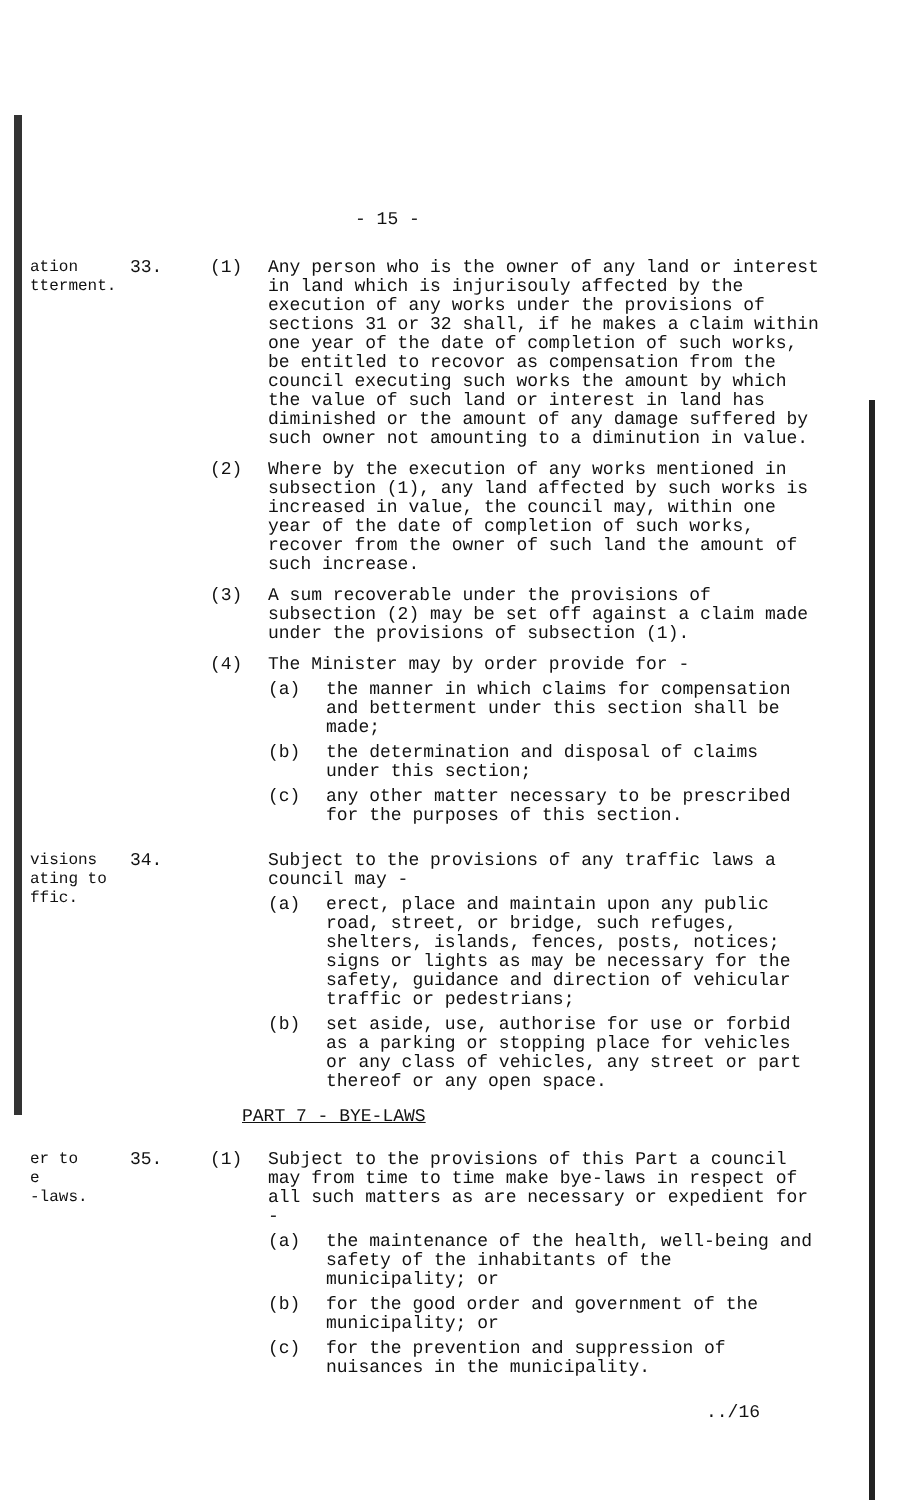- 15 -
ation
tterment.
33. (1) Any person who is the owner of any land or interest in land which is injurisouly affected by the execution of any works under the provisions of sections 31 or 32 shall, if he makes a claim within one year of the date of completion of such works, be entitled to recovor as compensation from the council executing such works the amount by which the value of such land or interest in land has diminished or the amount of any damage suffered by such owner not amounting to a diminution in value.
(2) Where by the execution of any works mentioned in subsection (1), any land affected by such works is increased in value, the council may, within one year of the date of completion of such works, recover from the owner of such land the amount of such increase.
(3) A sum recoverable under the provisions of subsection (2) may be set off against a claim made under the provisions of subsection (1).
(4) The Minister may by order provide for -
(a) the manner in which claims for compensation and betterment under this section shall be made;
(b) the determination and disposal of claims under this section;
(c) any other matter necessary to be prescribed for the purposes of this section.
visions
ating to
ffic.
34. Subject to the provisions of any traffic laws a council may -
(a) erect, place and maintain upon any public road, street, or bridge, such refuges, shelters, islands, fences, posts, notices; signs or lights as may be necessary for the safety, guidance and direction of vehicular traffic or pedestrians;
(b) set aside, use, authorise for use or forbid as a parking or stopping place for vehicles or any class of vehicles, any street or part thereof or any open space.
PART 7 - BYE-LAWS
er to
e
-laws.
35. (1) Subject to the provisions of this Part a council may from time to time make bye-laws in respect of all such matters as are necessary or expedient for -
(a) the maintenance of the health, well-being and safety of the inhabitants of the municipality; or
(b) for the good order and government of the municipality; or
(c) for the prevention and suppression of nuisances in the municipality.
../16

=-=-=-=-=

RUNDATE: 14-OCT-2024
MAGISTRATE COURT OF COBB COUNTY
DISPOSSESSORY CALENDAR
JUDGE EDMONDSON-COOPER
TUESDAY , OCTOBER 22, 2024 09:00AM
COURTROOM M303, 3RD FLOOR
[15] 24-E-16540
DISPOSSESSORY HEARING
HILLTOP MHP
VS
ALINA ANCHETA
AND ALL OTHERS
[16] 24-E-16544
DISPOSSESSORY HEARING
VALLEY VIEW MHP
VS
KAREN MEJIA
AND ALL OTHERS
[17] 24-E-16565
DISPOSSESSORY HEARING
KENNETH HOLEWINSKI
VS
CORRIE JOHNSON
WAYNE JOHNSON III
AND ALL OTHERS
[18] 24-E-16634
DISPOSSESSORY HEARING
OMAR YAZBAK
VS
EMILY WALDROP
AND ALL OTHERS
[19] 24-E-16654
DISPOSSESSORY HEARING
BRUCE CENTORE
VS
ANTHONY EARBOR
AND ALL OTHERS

=-=-=-=-=

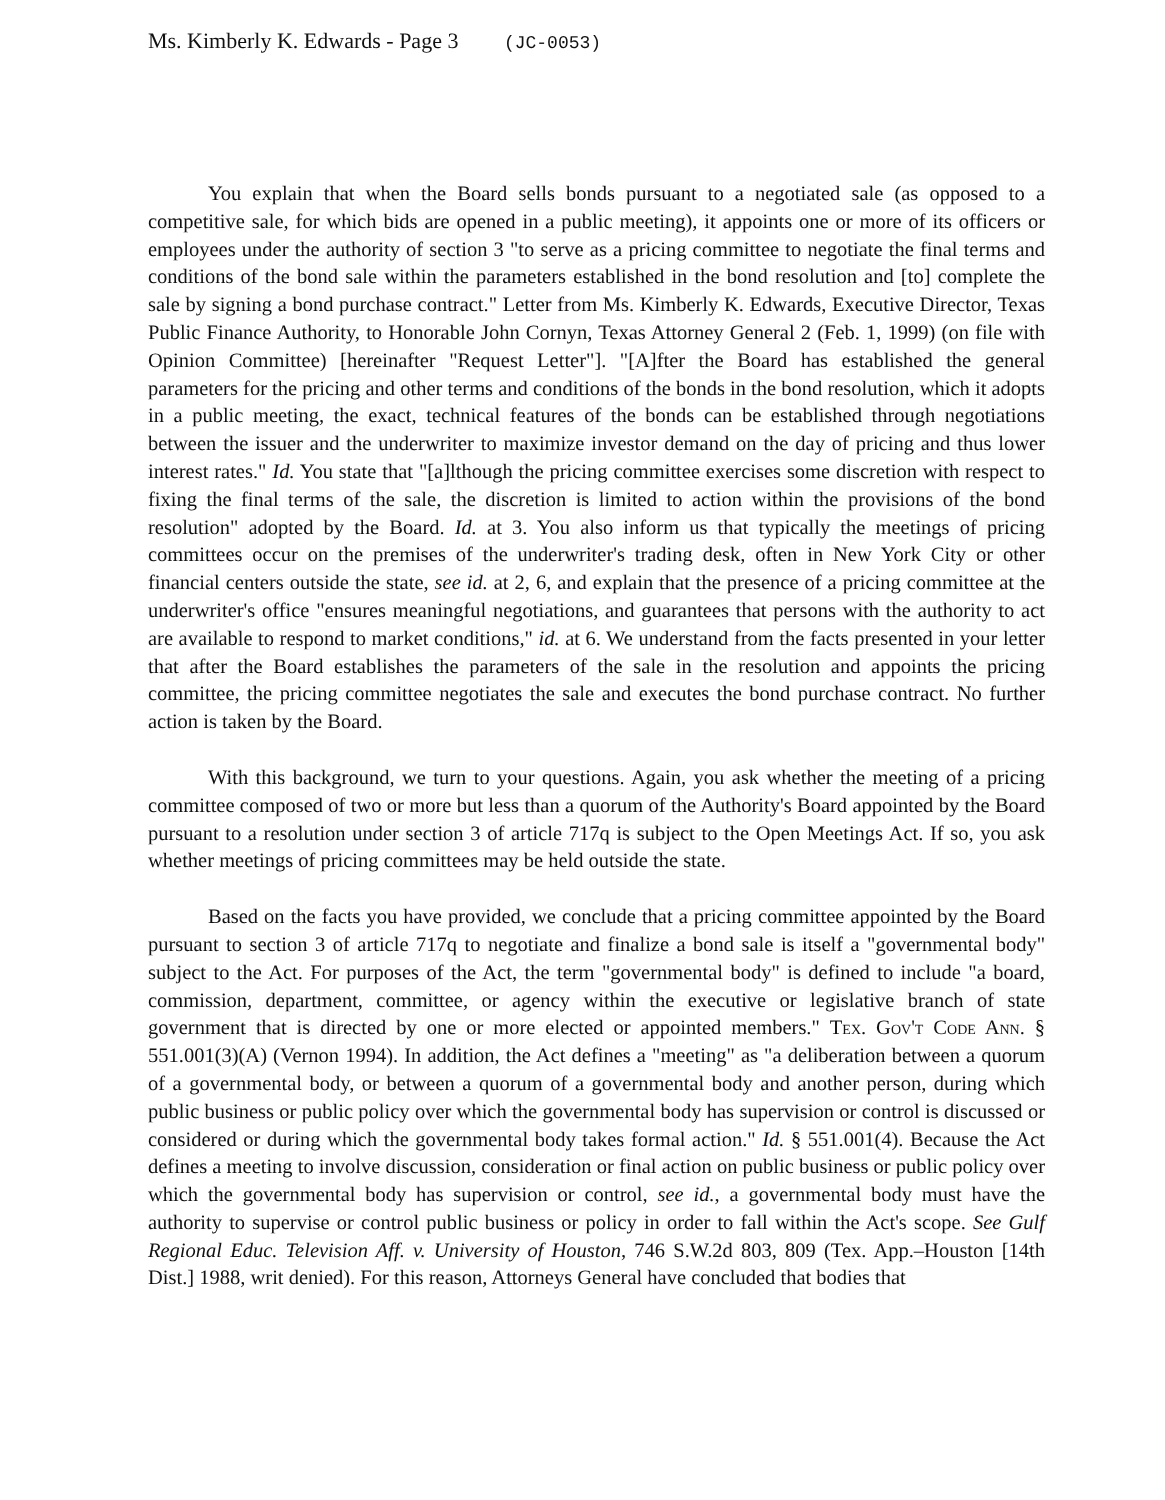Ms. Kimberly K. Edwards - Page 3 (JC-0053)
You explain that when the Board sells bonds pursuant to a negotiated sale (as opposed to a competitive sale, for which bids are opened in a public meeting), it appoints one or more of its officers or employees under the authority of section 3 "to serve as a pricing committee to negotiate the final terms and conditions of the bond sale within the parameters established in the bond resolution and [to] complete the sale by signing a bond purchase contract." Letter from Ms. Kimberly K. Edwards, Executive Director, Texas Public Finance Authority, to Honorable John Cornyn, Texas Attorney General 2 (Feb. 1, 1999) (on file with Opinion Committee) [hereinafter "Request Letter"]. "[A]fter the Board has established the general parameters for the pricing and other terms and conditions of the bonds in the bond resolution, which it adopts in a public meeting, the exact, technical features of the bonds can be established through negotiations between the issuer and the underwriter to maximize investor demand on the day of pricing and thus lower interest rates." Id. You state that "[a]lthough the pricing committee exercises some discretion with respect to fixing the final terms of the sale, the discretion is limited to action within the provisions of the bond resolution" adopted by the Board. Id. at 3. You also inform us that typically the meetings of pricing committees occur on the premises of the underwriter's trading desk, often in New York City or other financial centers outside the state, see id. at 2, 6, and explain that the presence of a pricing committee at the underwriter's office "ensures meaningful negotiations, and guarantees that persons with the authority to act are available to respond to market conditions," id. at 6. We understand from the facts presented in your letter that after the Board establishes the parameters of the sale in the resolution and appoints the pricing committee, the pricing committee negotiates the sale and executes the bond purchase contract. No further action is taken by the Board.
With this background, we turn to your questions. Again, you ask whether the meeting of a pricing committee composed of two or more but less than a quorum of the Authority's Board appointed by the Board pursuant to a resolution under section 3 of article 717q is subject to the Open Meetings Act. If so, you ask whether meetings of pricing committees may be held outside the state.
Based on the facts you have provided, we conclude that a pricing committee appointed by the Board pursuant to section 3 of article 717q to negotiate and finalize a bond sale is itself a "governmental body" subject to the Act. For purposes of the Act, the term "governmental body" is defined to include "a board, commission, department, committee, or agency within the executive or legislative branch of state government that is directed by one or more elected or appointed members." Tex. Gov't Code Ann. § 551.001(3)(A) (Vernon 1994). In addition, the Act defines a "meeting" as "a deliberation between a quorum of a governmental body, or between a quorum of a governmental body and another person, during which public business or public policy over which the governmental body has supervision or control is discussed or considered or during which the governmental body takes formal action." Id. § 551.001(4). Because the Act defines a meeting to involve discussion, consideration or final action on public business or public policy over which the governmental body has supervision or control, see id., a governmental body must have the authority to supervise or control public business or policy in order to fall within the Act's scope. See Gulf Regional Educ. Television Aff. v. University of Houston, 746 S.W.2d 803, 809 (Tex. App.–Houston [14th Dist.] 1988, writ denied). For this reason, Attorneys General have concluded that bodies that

=-=-=-=-=

WORK REQUEST
Find the line with "(3) A sum recoverable" in the entries above. Retype it and each line after it, exactly, through the line with "(b) the determination", and stop there.

RESULT
(3) A sum recoverable under the provisions of subsection (2) may be set off against a claim made under the provisions of subsection (1).
(4) The Minister may by order provide for -
(a) the manner in which claims for compensation and betterment under this section shall be made;
(b) the determination and disposal of claims under this section;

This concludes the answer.